You might want to configure I/O domains for the following reasons:
An I/O domain has direct access to a physical I/O device, which avoids the performance overhead that is associated with virtual I/O. As a result, the I/O performance on an I/O domain more closely matches the I/O performance on a bare-metal system.
An I/O domain can host virtual I/O services to be used by other guest domains.
For information about configuring I/O domains, see the following:
Note - You cannot migrate an I/O domain that is configured with PCIe endpoint devices. For information about other migration limitations, see Chapter 9, Migrating Domains.
An I/O domain might have direct access to one or more I/O devices, such as PCIe buses, network interface units (NIUs), PCIe endpoint devices, and PCIe single root I/O virtualization (SR-IOV) virtual functions.
This type of direct access to I/O devices means that more I/O bandwidth is available to provide the following:
Services to the applications in the I/O domain
Virtual I/O services to guest domains
The following basic guidelines enable you to effectively utilize the I/O bandwidth:
Assign CPU resources at the granularity of CPU cores. Assign one or more CPU cores based on the type of I/O device and the number of I/O devices in the I/O domain.
For example, a 1-Gbps Ethernet device might require fewer CPU cores to utilize the full bandwidth compared to a 10-Gbps Ethernet device.

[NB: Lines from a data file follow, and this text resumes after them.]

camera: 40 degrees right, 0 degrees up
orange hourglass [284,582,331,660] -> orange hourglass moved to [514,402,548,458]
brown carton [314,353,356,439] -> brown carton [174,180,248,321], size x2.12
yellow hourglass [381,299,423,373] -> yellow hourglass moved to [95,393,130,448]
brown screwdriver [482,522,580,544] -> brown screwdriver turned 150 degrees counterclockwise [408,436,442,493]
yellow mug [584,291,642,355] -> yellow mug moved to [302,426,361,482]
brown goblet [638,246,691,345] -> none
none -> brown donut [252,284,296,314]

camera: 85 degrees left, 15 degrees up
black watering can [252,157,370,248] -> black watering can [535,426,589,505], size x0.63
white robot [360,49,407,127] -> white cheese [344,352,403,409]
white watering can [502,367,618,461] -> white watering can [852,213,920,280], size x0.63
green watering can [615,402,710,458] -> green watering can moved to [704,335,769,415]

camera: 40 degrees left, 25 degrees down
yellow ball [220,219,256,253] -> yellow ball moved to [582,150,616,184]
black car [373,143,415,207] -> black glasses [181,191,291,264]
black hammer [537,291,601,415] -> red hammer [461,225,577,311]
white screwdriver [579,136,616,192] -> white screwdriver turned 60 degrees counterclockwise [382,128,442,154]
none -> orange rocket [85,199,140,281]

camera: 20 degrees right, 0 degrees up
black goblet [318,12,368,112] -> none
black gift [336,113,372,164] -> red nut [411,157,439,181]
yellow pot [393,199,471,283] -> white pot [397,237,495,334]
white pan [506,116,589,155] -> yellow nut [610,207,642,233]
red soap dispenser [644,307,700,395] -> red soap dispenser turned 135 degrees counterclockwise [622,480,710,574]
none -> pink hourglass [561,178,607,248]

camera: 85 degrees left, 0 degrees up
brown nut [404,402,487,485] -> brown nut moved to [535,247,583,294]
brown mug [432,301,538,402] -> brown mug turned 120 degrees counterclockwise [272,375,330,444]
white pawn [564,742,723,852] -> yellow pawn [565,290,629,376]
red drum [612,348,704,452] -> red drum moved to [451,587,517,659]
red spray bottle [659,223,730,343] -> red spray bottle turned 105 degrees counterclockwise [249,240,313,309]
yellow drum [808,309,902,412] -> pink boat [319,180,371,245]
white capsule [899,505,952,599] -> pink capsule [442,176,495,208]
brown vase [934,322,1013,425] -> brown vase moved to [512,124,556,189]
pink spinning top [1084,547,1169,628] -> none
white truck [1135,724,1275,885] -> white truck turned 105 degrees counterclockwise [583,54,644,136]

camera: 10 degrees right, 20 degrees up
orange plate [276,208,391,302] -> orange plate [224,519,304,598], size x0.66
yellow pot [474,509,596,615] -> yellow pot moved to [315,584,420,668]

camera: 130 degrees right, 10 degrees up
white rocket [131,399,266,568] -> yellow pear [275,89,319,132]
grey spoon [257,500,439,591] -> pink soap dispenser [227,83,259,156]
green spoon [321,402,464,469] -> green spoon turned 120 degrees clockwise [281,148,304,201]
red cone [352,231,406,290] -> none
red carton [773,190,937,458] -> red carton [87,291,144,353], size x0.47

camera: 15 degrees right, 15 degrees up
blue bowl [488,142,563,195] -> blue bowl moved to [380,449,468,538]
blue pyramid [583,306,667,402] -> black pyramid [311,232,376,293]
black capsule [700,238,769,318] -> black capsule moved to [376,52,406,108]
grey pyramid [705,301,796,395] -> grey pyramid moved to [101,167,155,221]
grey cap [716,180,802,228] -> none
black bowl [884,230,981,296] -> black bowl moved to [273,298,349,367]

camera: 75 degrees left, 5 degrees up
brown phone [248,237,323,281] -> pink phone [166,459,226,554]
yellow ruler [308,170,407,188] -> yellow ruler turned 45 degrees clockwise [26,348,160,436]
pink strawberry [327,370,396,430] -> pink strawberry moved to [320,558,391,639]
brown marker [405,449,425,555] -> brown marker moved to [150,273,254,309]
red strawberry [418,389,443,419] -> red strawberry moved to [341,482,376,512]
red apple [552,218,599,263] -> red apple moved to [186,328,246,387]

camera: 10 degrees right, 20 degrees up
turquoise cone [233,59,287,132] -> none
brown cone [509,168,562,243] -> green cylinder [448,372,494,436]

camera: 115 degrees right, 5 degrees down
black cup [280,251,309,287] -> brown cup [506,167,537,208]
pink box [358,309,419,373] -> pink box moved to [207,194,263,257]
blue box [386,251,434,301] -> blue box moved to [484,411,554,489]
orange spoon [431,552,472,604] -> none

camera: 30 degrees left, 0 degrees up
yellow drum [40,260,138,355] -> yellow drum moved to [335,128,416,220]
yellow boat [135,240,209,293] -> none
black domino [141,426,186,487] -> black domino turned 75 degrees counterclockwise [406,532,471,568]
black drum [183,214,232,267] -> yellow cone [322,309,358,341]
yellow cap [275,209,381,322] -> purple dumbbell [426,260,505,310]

Abide by memory requirements. Memory requirements depend on the type of I/O device that is assigned to the domain. A minimum of 4 Gbytes is recommended per I/O device. The more I/O devices you assign, the more memory you must allocate.
When you use the PCIe SR-IOV feature, follow the same guidelines for each SR-IOV virtual function that you would use for other I/O devices. So, assign one or more CPU cores and memory (in Gbytes) to fully utilize the bandwidth that is available from the virtual function.
Note that creating and assigning a large number of virtual functions to a domain that does not have sufficient CPU and memory resources is unlikely to produce an optimal configuration.